California’s craft beer industry cleared a few obstacles to its future growth last week when Governor Gavin Newsom signed into law updated rules that will allow independent breweries to expand in communities throughout the state.
AB 2307 raises the limit on brewery growth from six satellite locations to eight, and lifts the cap on how many of those tap rooms can have a full kitchen from two to four. AB 2301 simply allows breweries to distribute to restaurants they own within a five-mile radius. The California Craft Brewers Association has been leading the push to get this done.
“We just want our brewers to feel that the sky’s the limit on what they can achieve,” said Lori Ajax, executive director of the CCBA. “We are grateful that the governor supports these small businesses and signed AB 2301 and AB 2307.”
The brewing industry in California has doubled in the last eight years, and collectively breweries pump billions of dollars into the state’s economy each year. The industry is straining at the seams to meet customer demand for good beer and family-friendly gathering spaces and the legal limit was holding craft beer back.

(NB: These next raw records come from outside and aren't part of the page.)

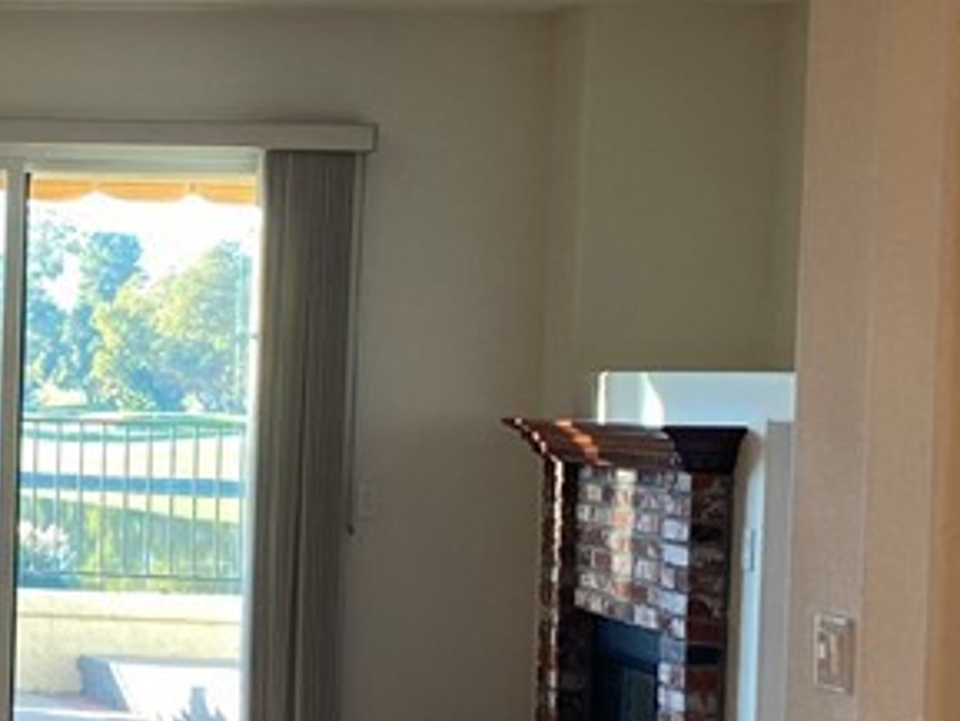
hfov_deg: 18.7
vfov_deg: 16.1
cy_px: 445
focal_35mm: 92
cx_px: -505
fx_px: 2552
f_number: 1.8
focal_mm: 4.25
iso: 100
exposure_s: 1/120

Fieldwork Brewing Company’s co-founder, Barry Braden, is thrilled to be able to continue providing more great beer and comfortable, airy tap rooms to communities around the Bay Area. Fieldwork’s recent soft-opening in San Leandro was going to be their last for a while if AB 2307, written by Assemblyman Marc Berman (D- Menlo Park), hadn’t been signed.

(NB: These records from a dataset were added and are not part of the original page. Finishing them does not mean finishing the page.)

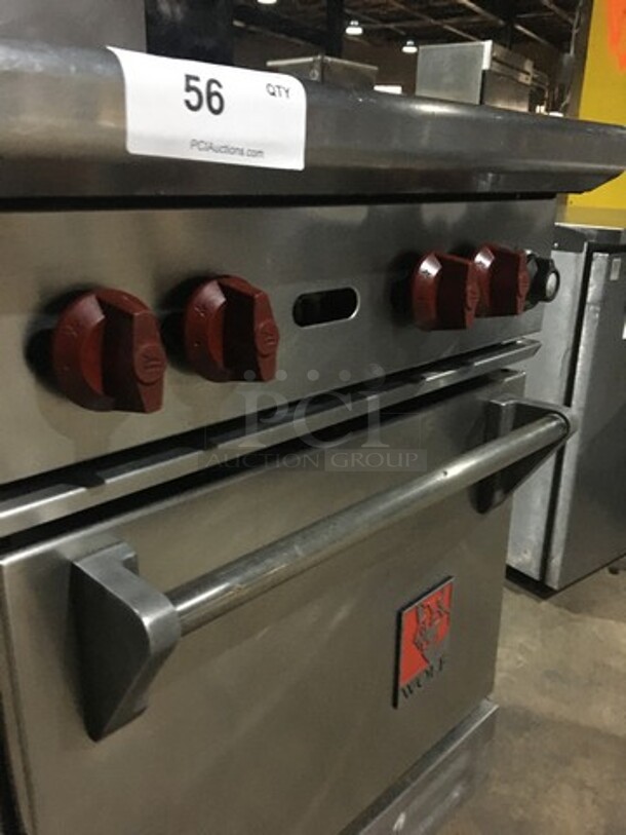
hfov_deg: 48.2
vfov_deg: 61.7
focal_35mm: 29
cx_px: 313
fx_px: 699
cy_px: 418
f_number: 2.2
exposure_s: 1/15
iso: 250
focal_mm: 4.15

“San Leandro was our biggest opening ever,” Fieldwork co-founder Barry Braden said. “We believe in meeting customers where they’re at, bringing them a community-centered space with great beer. But we had hit our limit on licenses.”
Similarly, in Sacramento, Urban Roots Brewery’s Peter Hoey is excited that his next restaurant won’t require a distributor. Currently, Urban Roots hires a Concord-based distributor to haul beer from their brewery to the warehouse several counties away, and back to BAWK! By Urban Roots, their fried chicken spot, which sits four-tenths of a mile away from the brewery.
“What’s funny is that we could sell directly to The Shady Lady on one side and Burgers and Brew on the other,” Hoey said, referencing BAWK!’s neighbors. “But we couldn’t sell in the middle because we own it.”
AB 2301, authored by Assemblyman Jim Wood (D- Santa Rosa), simply eliminates the need for that nearly 200 mile ordeal by allowing Urban Roots to distribute their own beer to restaurants they own, which will soon include a reopened local Folsom Blvd. favorite, The Shack.
Both brewers say that the newly-approved legislation will be key in encouraging new local entrepreneurs to open up shop in their communities.
“It’s for the breweries that haven’t even started yet,” Braden said. “It’s for the brewers who are putting pens to paper, planning, and thinking about whether this is something they can make a living doing.”